By Will Fairless
The City of Opelika held the first two of its Diversity and Inclusion Listening Sessions last week. The session for Ward 4 was held on Tuesday, Oct. 13, and the session for Ward 2 was held on Thursday, Oct. 15, both in the Opelika Municipal Courtroom.
Both were moderated by Dr. Arturo Menefee, who is a lifelong resident of Opelika and the Director of Leadership Development for The University of Alabama Center for Economic Development. He received his Ph.D. in Public Policy and Administration from Auburn University.
Menefee will be facilitating the discussions about diversity and inclusion at the remaining three sessions just as he did for these first two. He will then present a report to the city summarizing what he heard from the Opelika community and will give a recommendation for action based on those findings.

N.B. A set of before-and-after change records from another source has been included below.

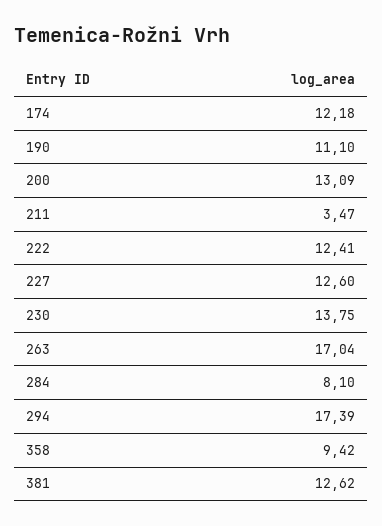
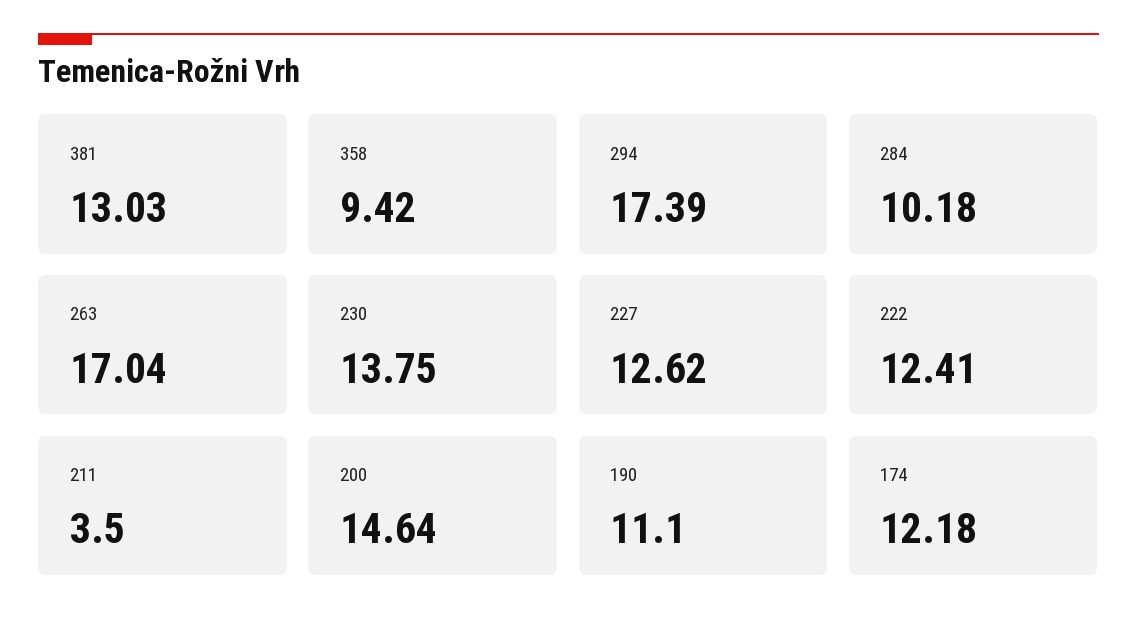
  {
    "174": 12.18,
    "190": 11.1,
-   "200": 13.09,
+   "200": 14.64,
-   "211": 3.47,
+   "211": 3.5,
    "222": 12.41,
-   "227": 12.6,
+   "227": 12.62,
    "230": 13.75,
    "263": 17.04,
-   "284": 8.1,
+   "284": 10.18,
    "294": 17.39,
    "358": 9.42,
-   "381": 12.62
+   "381": 13.03
  }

“I’m your provocateur tonight,” Menefee said. “I’m gonna ask you some really tough questions and maybe challenge your thought process. None of this is meant to create any kind of confusion or conflict or anything like that, but from my standpoint, those are typically the best discussions that really get at the root of the issue.”
Menefee had all the in-person attendees fill out surveys before beginning the discussions. The surveys will be used as a source of quantitative data to gauge the community’s feeling about diversity and inclusion. It will accompany the qualitative data collected during the rest of the meeting.

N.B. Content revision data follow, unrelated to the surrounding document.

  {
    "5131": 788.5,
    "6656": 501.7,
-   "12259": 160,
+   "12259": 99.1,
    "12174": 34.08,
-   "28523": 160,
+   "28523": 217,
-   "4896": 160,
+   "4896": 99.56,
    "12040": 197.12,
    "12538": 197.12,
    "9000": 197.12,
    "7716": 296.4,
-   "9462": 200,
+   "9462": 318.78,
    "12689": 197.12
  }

Menefee made an argument about why diversity matters. He listed four common benefits of having a more diverse group of people, in any endeavor: there are more skills and talents, new ways of thinking, different experiences and unique cultural backgrounds.
“Research shows that when you have students that are in a diverse environment, those students tend to score higher on tests than students that are not in a diverse environment,” Menefee said.

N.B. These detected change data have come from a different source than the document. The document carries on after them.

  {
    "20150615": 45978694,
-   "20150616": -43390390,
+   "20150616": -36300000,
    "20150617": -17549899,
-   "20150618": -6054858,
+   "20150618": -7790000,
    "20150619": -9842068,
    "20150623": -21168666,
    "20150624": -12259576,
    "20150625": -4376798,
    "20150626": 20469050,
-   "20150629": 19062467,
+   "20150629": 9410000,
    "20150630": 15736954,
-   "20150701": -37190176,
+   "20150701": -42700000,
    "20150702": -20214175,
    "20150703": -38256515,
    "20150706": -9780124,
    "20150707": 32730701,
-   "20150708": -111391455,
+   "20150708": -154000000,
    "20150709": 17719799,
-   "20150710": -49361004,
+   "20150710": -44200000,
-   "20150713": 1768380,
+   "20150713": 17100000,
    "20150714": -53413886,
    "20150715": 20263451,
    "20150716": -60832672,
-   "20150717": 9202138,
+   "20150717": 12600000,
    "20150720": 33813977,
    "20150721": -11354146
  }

He asked for the community’s participation and for honest discussion even though it might be difficult.
The community responded enthusiastically, by answering Menefee’s question about whether white privilege exists, for example. One community member said, “Even though I may have struggled in my life because I didn’t have money or because I’m a woman, or because anything else, I have never struggled because of the color of my skin. And that’s what white privilege is to me. I have never struggled because I’m white.”
On the topic of inclusion, specifically of Hispanics and Asians, and race relations, another community member said, “Look at what’s happened to Christianity in our country. To me, that’s a very very important part of what’s happened to our country. Faith in God has deteriorated so much and we’ve gotten away from those truths about, ‘love your neighbor.’”
Leigh Krehling, community relations officer for the City of Opelika, said, “The first two listening sessions went well. It’s been great to hear from people across the city about what is in their hearts and minds when it comes to diversity and inclusion.”
Krehling added that she, like Menefee, is looking forward to taking what is learned from the listening sessions and developing a plan of action for the future of the city.
There are three listening sessions remaining, all held from 5 to 7 p.m. at the Opelika Municipal Courtroom: Ward 1’s is Tuesday, Oct. 27; Ward 3’s is Thursday, Oct. 29; Ward 5’s is Thursday, Nov. 5.